Artist thrilled to see reborn Sacred Heart statue find home

Chaldean Bishop Francis Y. Kalabat blesses a refurbished cement statue of the Sacred Heart of Jesus on the corner of Maple and Inkster roads at the Eastern Catholic Re-Evangelization Center in Bloomfield Hills on June 8. (Courtesy of Steve Badalament)

BLOOMFIELD TOWNSHIP — Every day on his way to work, Mark Badalament passed the statue. It was worn, beaten by the weather, mixed among the other cement figures — animals, gothic statues and people.

The five-foot, 800-pound sculpture of Christ and His Sacred Heart was the only religious figure among the bunch.

“It was absolutely neglected. When I drove by it, the person had turned the statue around so it was facing the building. It really disturbed me, not seeing this in a venerated position. It was put away to the side,” Badalament said.

So Badalament, an artist, decided to do something about it.

When the business owner was ready to close up shop, Badalament called his twin brother, Steve, to see whether a new home could be found for the forgotten statue.

“I didn’t want to take on a task and not have a home for it. But one of the priests nearby said they would love to have it, so I decided to buy it and totally redid it,” said Badalament, a member of the Legion of Mary at St. Regis Parish in Bloomfield Hills and parishioner at Holy Name in Birmingham.

The statue was in poor condition, so Badalament immediately got to work.

“When they poured the cement, the head had expanded to where the nose was too big, and it was not a very good look to it,” Badalament said. “I had never worked with cement before. Can you imagine trying to chisel a sidewalk? That’s what it was like. For basically an entire summer, every weekend I had, whenever I had a couple of hours, I would work on it.”

Mark Badalament

Too heavy to move, he first negotiated with the business owner to work on the figure on site, and eventually moved it to his home with the help of five friends, a two-wheeler, a rented trailer and lots of straps.

Once the work was finished, however, there was a problem.

“The first church that it was supposed to go to, there seemed to be some issue,” Badalament said. “It might have been the size, but they came back and said ‘this isn’t going to work.’ Another place I was considering was the Divine Mercy Center, but they didn’t have a need for it.”

After calling around, Badalament’s brother finally found a willing partner in the Eastern Catholic Re-Evangelization Center in Bloomfield Hills.

Deacon Salam Rabban ministers at the center, which serves as a hub for retreats, spiritual direction and events for the Southfield-based Chaldean Eparchy of St. Thomas the Apostle. When he heard the statue was looking for a home, he immediately had an idea.

“We recently remodeled the front area with some trees, and we were thinking about putting a cross there,” Deacon Rabban said. “When Mark and Steve came with this other idea, we thought it would be a perfect place.”

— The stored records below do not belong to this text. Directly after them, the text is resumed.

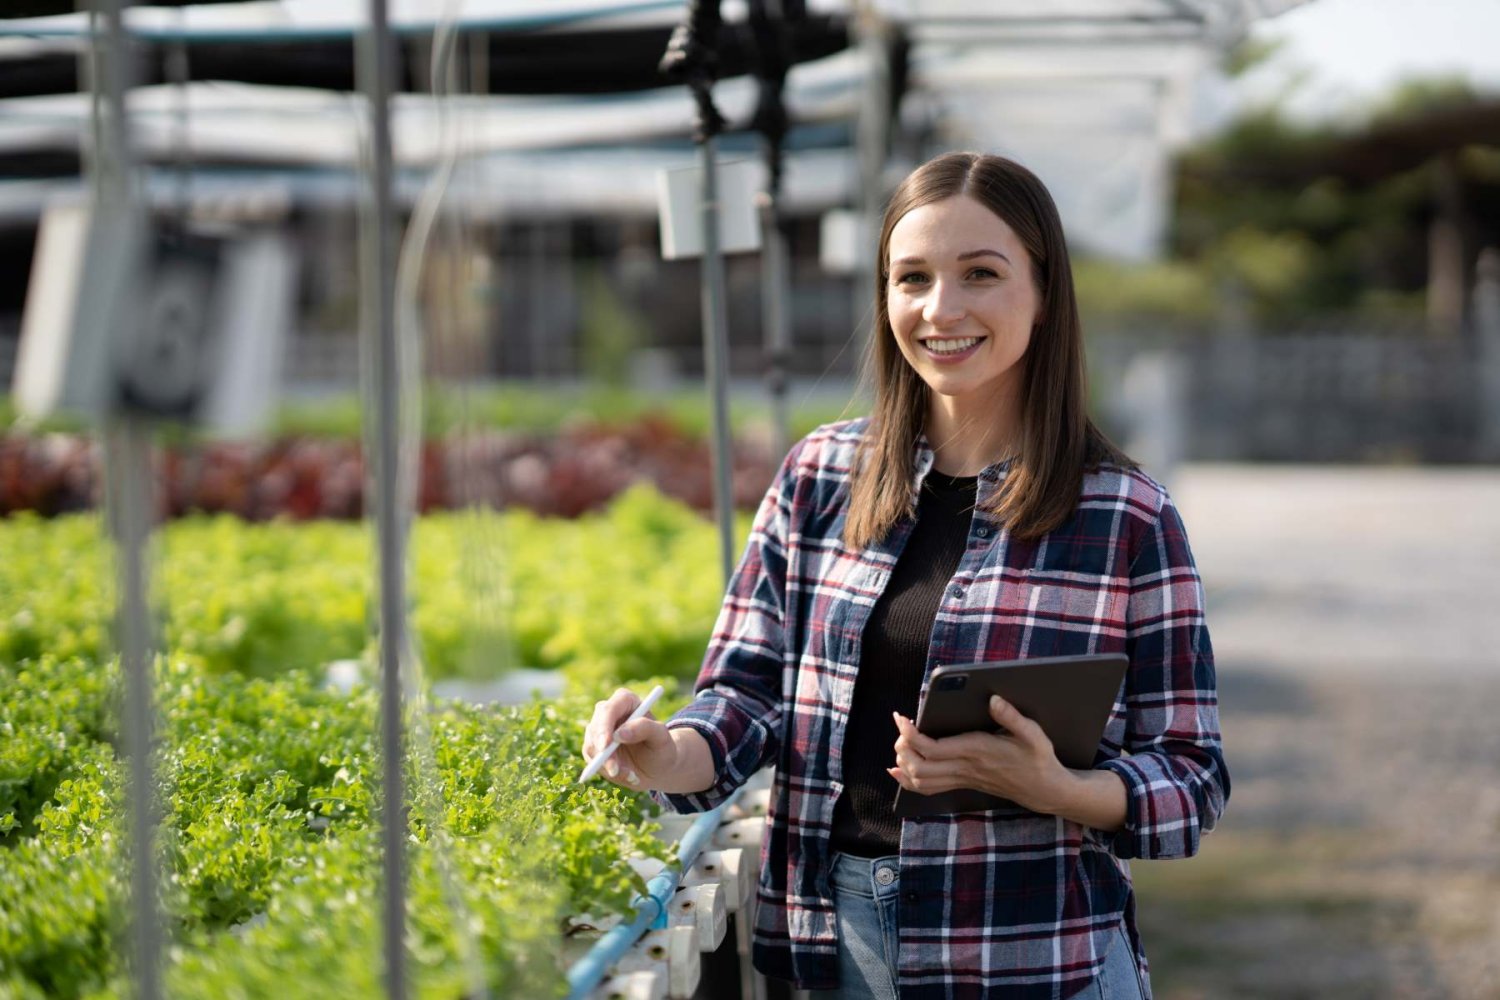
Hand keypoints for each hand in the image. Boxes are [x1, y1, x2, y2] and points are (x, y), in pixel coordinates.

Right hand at [581, 688, 679, 791]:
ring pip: (592, 747)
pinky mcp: (593, 748)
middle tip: (614, 770)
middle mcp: (608, 712)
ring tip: (632, 775)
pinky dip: (609, 772)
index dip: (604, 726)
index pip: (609, 709)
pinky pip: (593, 761)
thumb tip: (620, 733)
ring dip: (610, 766)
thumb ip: (645, 728)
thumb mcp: (662, 737)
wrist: (657, 765)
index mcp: (626, 701)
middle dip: (602, 751)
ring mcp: (598, 730)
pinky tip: (628, 775)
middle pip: (595, 727)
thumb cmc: (662, 747)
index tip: (606, 745)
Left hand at [888, 695, 1070, 814]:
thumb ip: (1012, 717)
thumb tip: (993, 699)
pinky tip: (898, 770)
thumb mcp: (1033, 734)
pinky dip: (909, 781)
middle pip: (919, 766)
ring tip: (901, 742)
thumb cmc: (1038, 759)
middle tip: (902, 726)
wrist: (1045, 790)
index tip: (902, 719)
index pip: (932, 748)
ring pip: (921, 780)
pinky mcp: (963, 783)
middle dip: (903, 747)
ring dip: (904, 762)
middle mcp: (965, 768)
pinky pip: (929, 788)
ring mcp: (963, 778)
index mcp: (977, 751)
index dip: (911, 735)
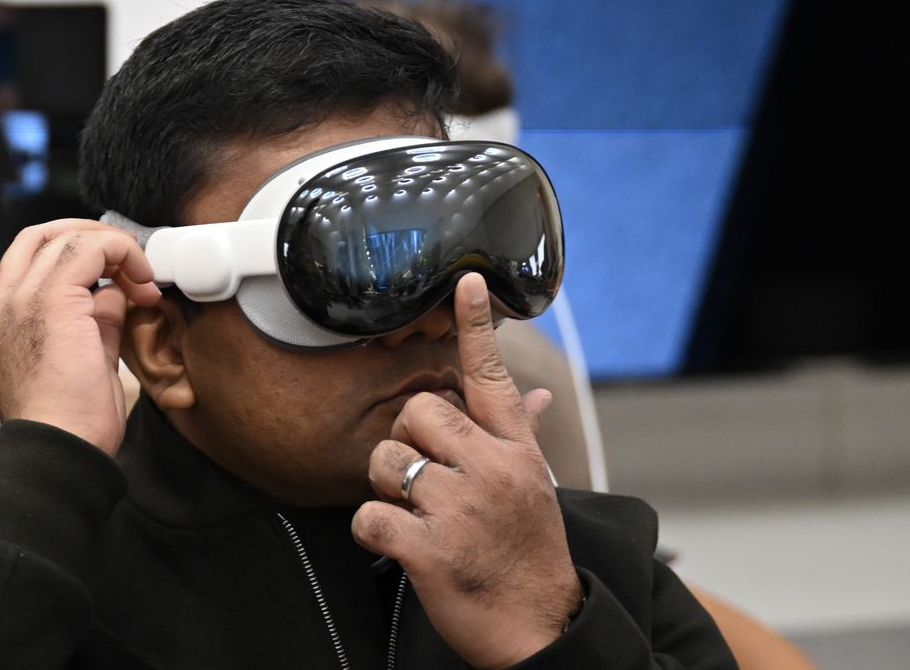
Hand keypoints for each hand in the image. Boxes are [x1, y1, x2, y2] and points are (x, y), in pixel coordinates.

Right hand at [0, 219, 160, 454]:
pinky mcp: (50, 302)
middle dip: (89, 235)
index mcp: (6, 324)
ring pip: (63, 237)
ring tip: (142, 276)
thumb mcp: (86, 360)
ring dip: (111, 246)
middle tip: (129, 258)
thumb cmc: (73, 424)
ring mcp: (21, 301)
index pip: (31, 262)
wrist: (58, 451)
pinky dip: (120, 252)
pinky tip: (142, 282)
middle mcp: (4, 306)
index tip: (118, 277)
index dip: (78, 254)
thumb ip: (95, 321)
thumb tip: (114, 292)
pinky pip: (87, 250)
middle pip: (38, 237)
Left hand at [352, 273, 581, 668]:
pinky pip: (368, 515)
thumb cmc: (530, 554)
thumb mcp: (535, 488)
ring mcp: (460, 508)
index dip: (475, 326)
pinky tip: (399, 543)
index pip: (492, 376)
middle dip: (408, 443)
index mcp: (516, 451)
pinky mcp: (428, 549)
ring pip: (385, 460)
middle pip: (417, 412)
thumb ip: (523, 437)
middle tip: (426, 479)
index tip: (464, 282)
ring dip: (388, 489)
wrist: (540, 627)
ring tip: (418, 514)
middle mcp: (491, 470)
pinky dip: (372, 531)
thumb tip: (536, 396)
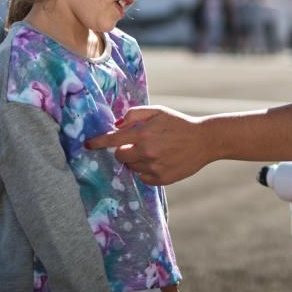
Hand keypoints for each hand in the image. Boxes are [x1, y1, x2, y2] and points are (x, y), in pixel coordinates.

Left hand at [83, 106, 208, 184]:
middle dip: (124, 150)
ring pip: (132, 167)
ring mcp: (154, 168)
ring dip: (136, 159)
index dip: (97, 142)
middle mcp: (146, 153)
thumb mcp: (157, 111)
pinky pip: (143, 177)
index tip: (87, 145)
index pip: (112, 140)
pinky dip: (146, 170)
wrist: (204, 141)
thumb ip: (134, 114)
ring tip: (154, 151)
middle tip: (138, 143)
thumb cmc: (178, 123)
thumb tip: (116, 125)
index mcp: (143, 134)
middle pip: (120, 156)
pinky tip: (160, 160)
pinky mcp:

With monthly devotions to the Sacred Heart, healing Masses and regular Bible studies, the center was natural fit for the refurbished sculpture of Jesus.

On June 8, the Feast of the Sacred Heart, Chaldean Bishop Francis Y. Kalabat officially blessed the new installation, which is displayed proudly on the corner of Maple and Inkster roads.

“I’m really tickled pink that it finally has a location, and I’m most proud of the fact that people will be able to see it,” Mark Badalament said.

Though he might not prefer to work with cement in the future, Badalament said he is eager to use his talents to bring the beauty of religious art to places that might have need of it.

“My vocation is in the produce industry, but my avocation is art,” Badalament said. “I love sculpting, mostly in clay, but I also paint. It’s usually either of Our Lady or something religious in nature.”

Badalament doesn’t charge for his works, which he sees as his own contribution to the faith community — especially when he can spread the good news that the Legion of Mary works to promote.

“I’ve often thought when the time comes for me to retire, I know exactly what I’m going to be doing,” Badalament said. “A lot of parishes don’t have a praesidium (a local unit of the Legion of Mary), and I really think they’re missing out. So I’ve made banners and things that pay for myself, so after church gets out, they can give out pamphlets about the Legion of Mary and what they do.”

When it comes to art, Badalament said the satisfaction is in helping others to catch a glimpse of Christ.

“I see things how I want to picture it, like Our Lady at the foot of the cross, and I take that image and try to make it come to life,” Badalament said. “To me, Christ is there. Christ is real. Christ is every day. He’s a part of our lives. So if somebody sees it and they become inspired, and it makes them think of Christ and His Sacred Heart.”